## Exercise requirements
In the email about a Perl one-liner, which two variables does Paul Johnson say the output shows a little confusion over?

## Text segment
+ + + + +
Hi Paul,
Thx for the response

On Thu, 30 Sep 2004 15:30:06 +0200, Paul Johnson <[EMAIL PROTECTED]> wrote:
 
<<SNIP>>

> 
> Pretty close:
> 
> $ perl -MO=Deparse -l00pe's/\n/\t/;s/\"//g'
> BEGIN { $/ = "\n"; $\ = "\000"; }
> LINE: while (defined($_ = <ARGV>)) {
>     chomp $_;
>     s/\n/\t/;
>     s/"//g;
> }
> continue {
>     print $_;
> }
> -e syntax OK
> 
> which shows a little confusion over $/ and $\, and an unnecessary \ in the
> initial program.
> 
> > This taught me a lot.
> 
> Good :-)
+ + + + +
## Data section
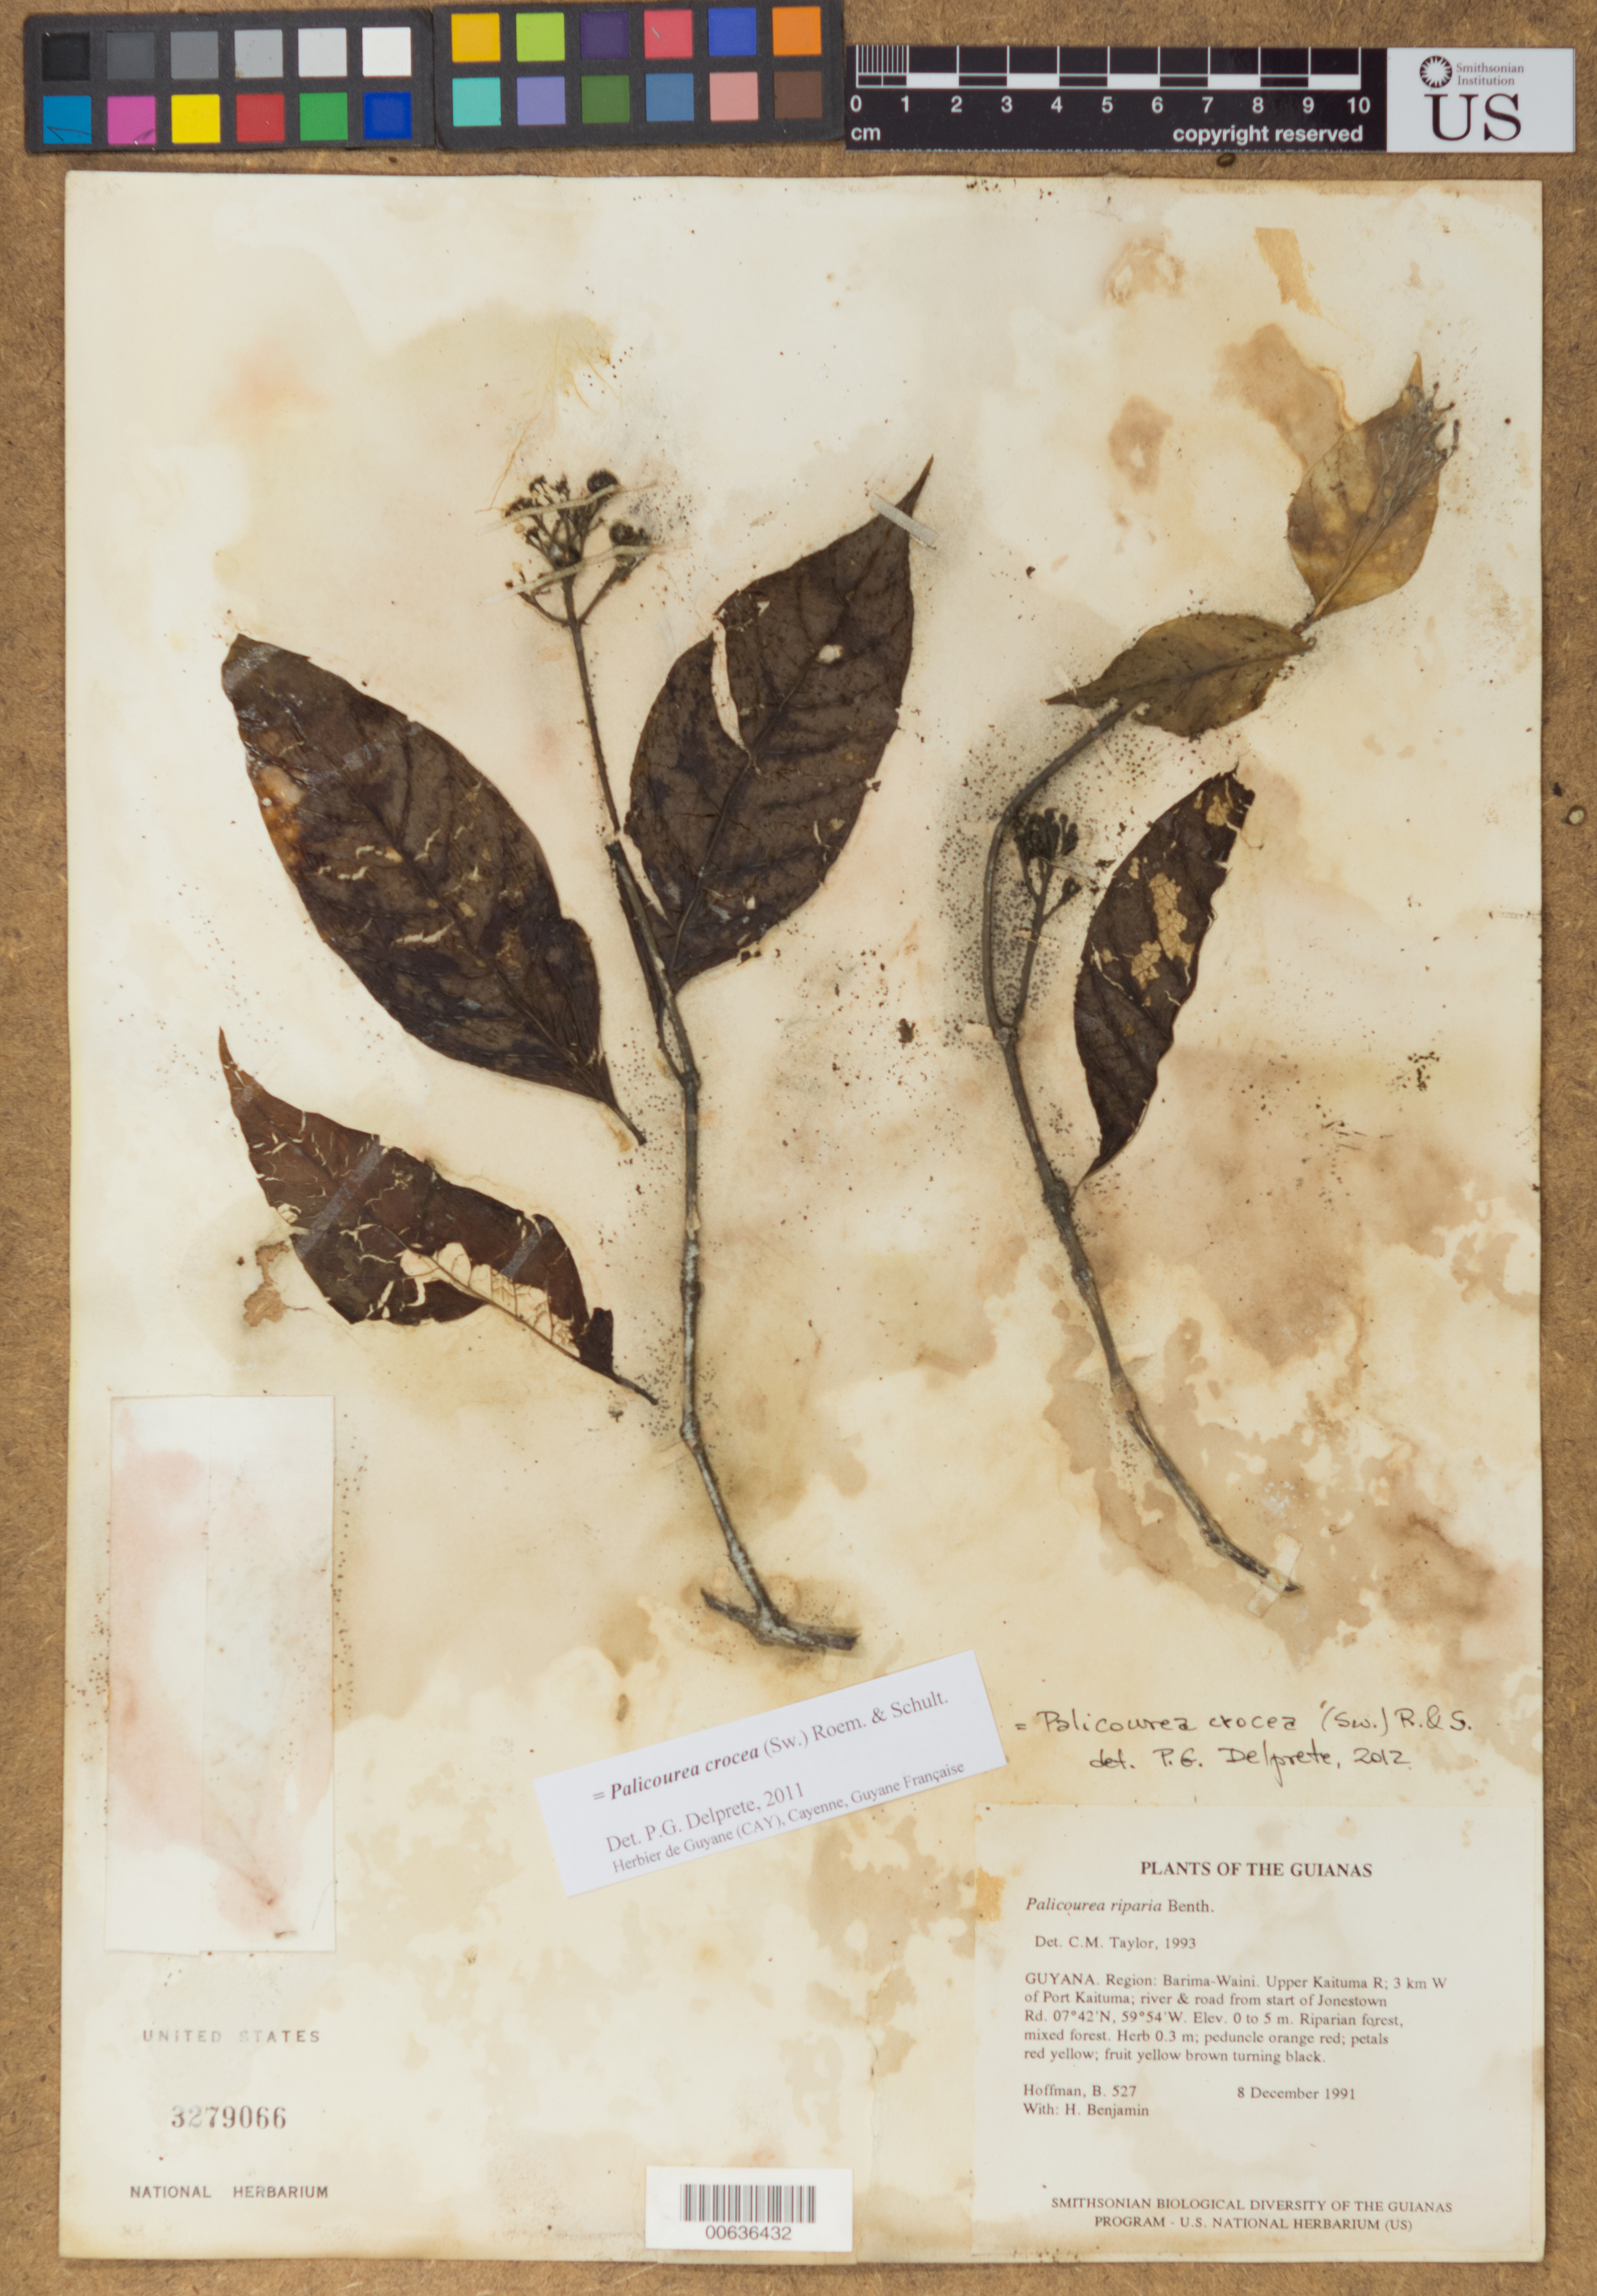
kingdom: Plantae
+ + + + +
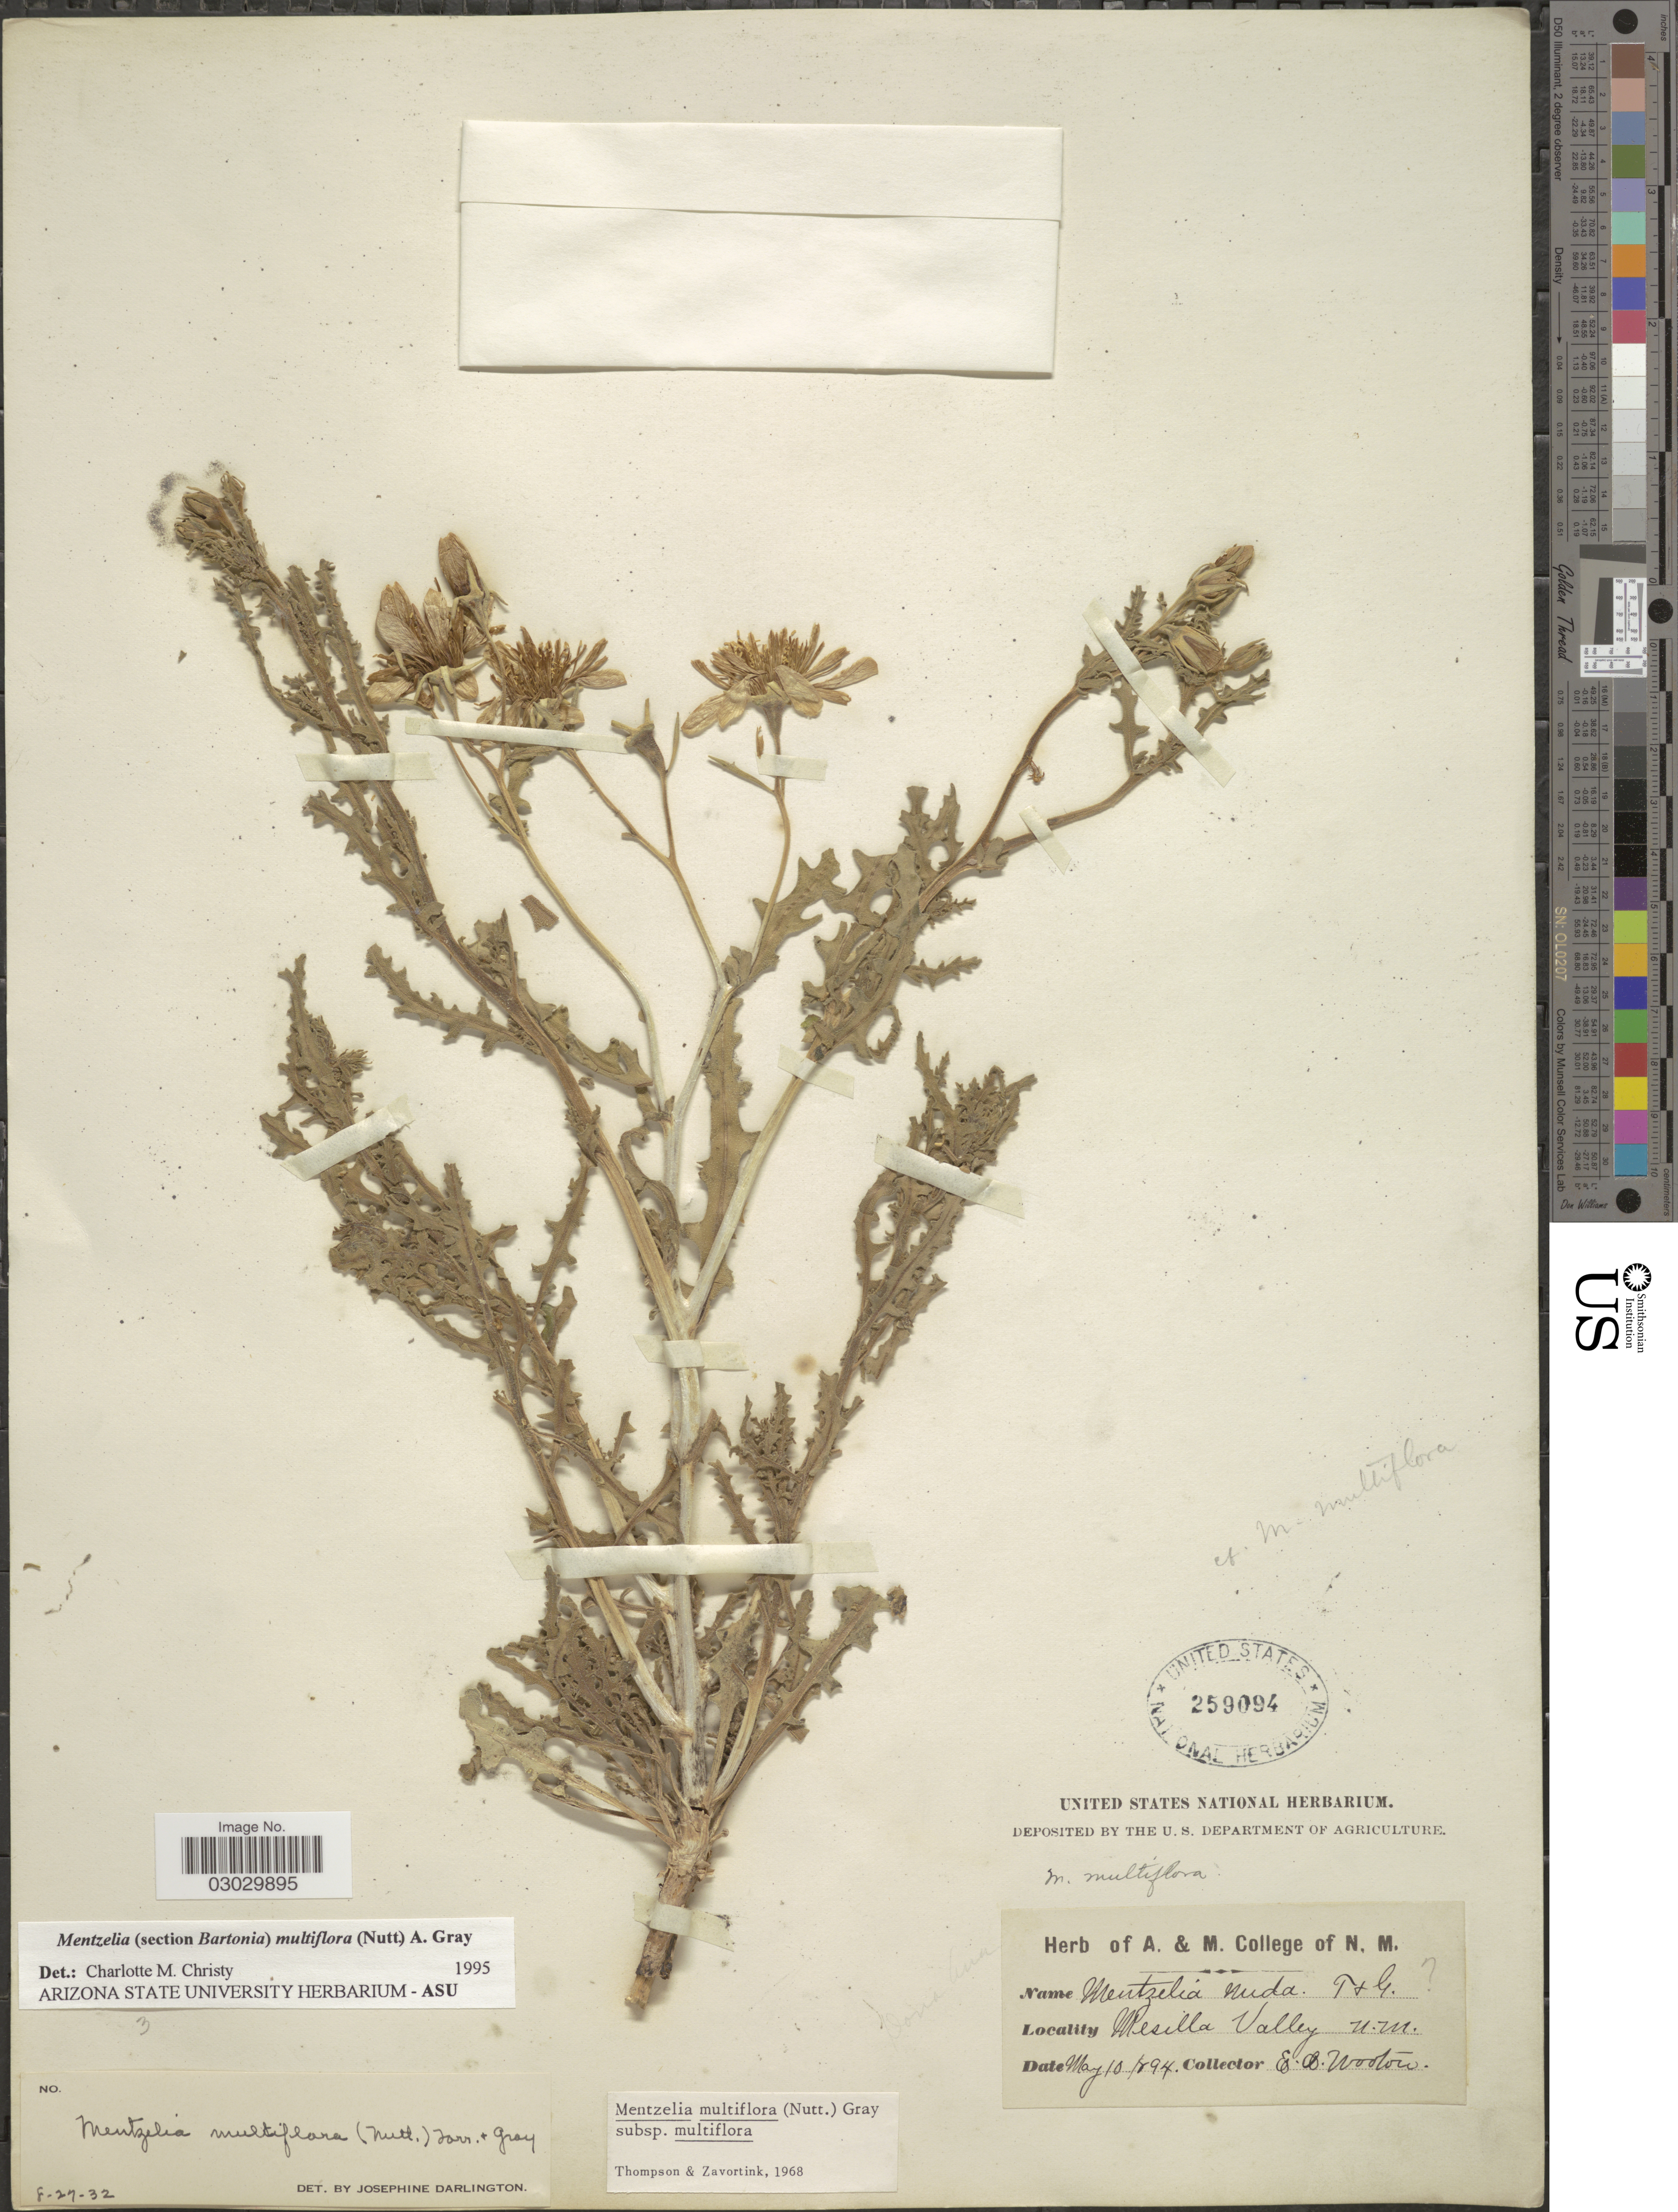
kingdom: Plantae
+ + + + +
## Final result
$/ and $\